__Material for this exercise__:
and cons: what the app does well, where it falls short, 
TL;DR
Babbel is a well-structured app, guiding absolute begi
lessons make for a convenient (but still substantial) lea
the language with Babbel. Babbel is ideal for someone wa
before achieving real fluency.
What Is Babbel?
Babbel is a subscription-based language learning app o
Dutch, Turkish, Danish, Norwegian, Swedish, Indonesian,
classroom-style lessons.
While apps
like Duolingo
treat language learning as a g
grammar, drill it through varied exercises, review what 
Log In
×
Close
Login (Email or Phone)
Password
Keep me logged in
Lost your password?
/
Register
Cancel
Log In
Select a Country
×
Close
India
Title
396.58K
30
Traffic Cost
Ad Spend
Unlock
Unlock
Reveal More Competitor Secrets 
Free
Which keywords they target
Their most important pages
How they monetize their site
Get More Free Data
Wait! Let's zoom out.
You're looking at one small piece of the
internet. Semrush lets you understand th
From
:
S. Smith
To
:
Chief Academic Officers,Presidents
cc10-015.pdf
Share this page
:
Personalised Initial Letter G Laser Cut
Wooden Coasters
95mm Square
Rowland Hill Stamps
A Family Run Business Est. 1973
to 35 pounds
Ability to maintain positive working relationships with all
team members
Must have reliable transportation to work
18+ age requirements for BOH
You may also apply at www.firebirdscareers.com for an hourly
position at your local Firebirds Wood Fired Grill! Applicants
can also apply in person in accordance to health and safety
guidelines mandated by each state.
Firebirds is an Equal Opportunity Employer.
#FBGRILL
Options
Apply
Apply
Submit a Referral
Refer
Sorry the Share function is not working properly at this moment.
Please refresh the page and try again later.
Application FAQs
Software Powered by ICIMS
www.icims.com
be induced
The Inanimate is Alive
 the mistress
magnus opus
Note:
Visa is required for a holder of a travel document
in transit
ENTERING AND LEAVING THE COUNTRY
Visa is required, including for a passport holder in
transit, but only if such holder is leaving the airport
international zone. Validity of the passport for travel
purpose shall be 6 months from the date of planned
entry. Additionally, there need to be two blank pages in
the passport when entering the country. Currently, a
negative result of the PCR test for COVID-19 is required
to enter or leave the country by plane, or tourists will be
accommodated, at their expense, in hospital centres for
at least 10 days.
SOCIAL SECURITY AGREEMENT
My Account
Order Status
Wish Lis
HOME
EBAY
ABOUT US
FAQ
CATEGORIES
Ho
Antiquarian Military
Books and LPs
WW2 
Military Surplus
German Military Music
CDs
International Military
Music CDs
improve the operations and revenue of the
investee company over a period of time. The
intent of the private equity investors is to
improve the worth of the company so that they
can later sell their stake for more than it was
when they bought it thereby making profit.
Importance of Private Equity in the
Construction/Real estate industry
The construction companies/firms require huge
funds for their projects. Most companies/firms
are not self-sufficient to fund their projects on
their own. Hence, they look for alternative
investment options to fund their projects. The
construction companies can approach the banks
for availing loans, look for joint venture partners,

__What to work on__: Beginning at the top of the data, extract each line through the line containing "the language with" and return those lines exactly, with nothing added.

__Exercise result__:
and cons: what the app does well, where it falls short, 
TL;DR
Babbel is a well-structured app, guiding absolute begi
lessons make for a convenient (but still substantial) lea
the language with Babbel. Babbel is ideal for someone wa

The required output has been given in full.